Apa yang terjadi bila dunia tak punya pengukur waktu?.

Manusia datang dan pergi tanpa jejak. Yang pasti, tidak ada ulang tahun memperingati kelahiran. Tak ada maulid Nabi dan ritual muhasabah. Sudah pasti tidak ada pesta kembang api pembuka tahun.

Tanpa pengukur waktu, manusia tak ada peransang. Tanpa pegas penggerak motivasi. Manusia tidak bisa mengukur untung dan rugi, karena waktu dinisbahkan uang. Tidak bisa meng-evaluasi diri bahwa hari ini lebih baik dari kemarin.

Tanpa mesin waktu, kekuasaanpun tak tahu cara mengakhiri diri, kecuali pertumpahan darah, atau waktu itu sendiri yang bertindak mengakhirinya.

Tanpa mesin pengukur waktu, bukan berarti waktu tak ada. Pasti selalu ada karena manusia lahir dan mati.

Matahari dan bulan adalah pemilik waktu yang sebenarnya. Kedua makhluk Tuhan  ini menguasai waktu. Memaksa makhluk hidup mematuhi hukum yang dibuatnya.

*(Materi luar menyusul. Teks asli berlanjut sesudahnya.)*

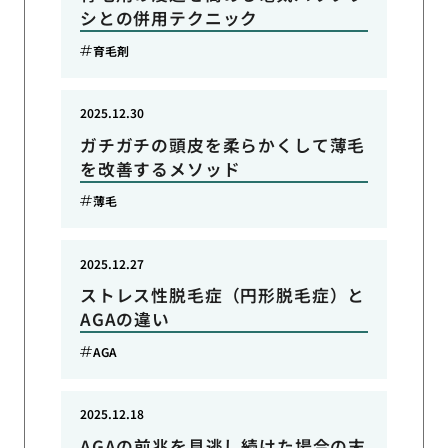
シとの併用テクニック
育毛剤
2025.12.30
ガチガチの頭皮を柔らかくして薄毛
を改善するメソッド
薄毛
2025.12.27
ストレス性脱毛症（円形脱毛症）と
AGAの違い
AGA
2025.12.18
AGAの前兆を見逃し続けた場合の末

Hukum siang dan malam. Dan Tuhanpun bersumpah, ‘Demi waktu!’

Kemudian, daya cipta manusia menerjemahkan matahari dan bulan kedalam penggalan detik, menit, jam, hari, bulan dan tahun. Semua ini disebut mesin waktu. Mesin-mesin ini mengarahkan manusia modern menjadikan waktu sebagai centrum kehidupan. Mengatur manusia dan sekaligus mengkerdilkan sang penemu mesin waktu.

Semua kitab samawi bercerita tentang waktu. Bahkan, di kehidupan setelah mati sekalipun waktu menjadi penting karena manusia memiliki ambang waktu. Andai, hidup kita seperti vampire yang abadi, tak tertindas waktu, tentu tak ada perbendaharaan kata ‘terburu-buru’,  tak ada yang perlu dikhawatirkan dengan putaran waktu. Tak perlu ditunggu dan disesali karena waktu selalu ada.

Pepatah Arab mengatakan, “Waktu ibarat pedang. Jika tidak mahir menggunakannya, maka kamu akan terpotong olehnya”. Dalam istilah bahasa Indonesia ‘bergelut dengan waktu’; bertarung siapa yang paling bisa menaklukinya. 

Simbol modernisasi adalah kemampuan menaklukkan waktu. Fareed Zakaria –editor news weeks international– menulis, kemampuan terbesar manusia era sekarang –dibanding satu abad yang lalu-, yaitu; kemampuan akselerasi mewujudkan sesuatu yang sebelumnya dilakukan dalam waktu 100 tahun, merubahnya sehingga bisa dicapai dalam 10 tahun.  Untuk kedepan, sesuatu yang bisa dilakukan 10 tahu, bisa dilakukan dalam satu bulan. Begitulah pergumulan manusia dan waktu bekerja. 

Islam sebagai peradaban modern, memberi banyak rambu waktu supaya muslim bisa digdaya dengan waktu. Memberi mesin pengingat, tidak hanya dengan hari, bulan dan tahun. Anjuran melaksanakan shalat tepat waktu 5 kali dalam 24 jam ialah manajemen waktu paling hebat.  Jika kontemplasi kilat itu dipakai sebagai mekanisme intropeksi penggunaan waktu. 

Menutup tulisan ini, ada satu hadits Nabi yang diriwayatkan oleh Bukhari . Semoga bisa menjadi imam dalam pergumulan waktu. Abdullah bin Umar berkata: “Apabila kamu berada pada sore hari, maka janganlah menunggu waktu pagi. Jika kamu berada pada waktu pagi, janganlah kamu menunggu waktu sore. Gunakan waktu sehatmu untuk masa sakitmu, dan masa hidupmu untuk masa matimu.”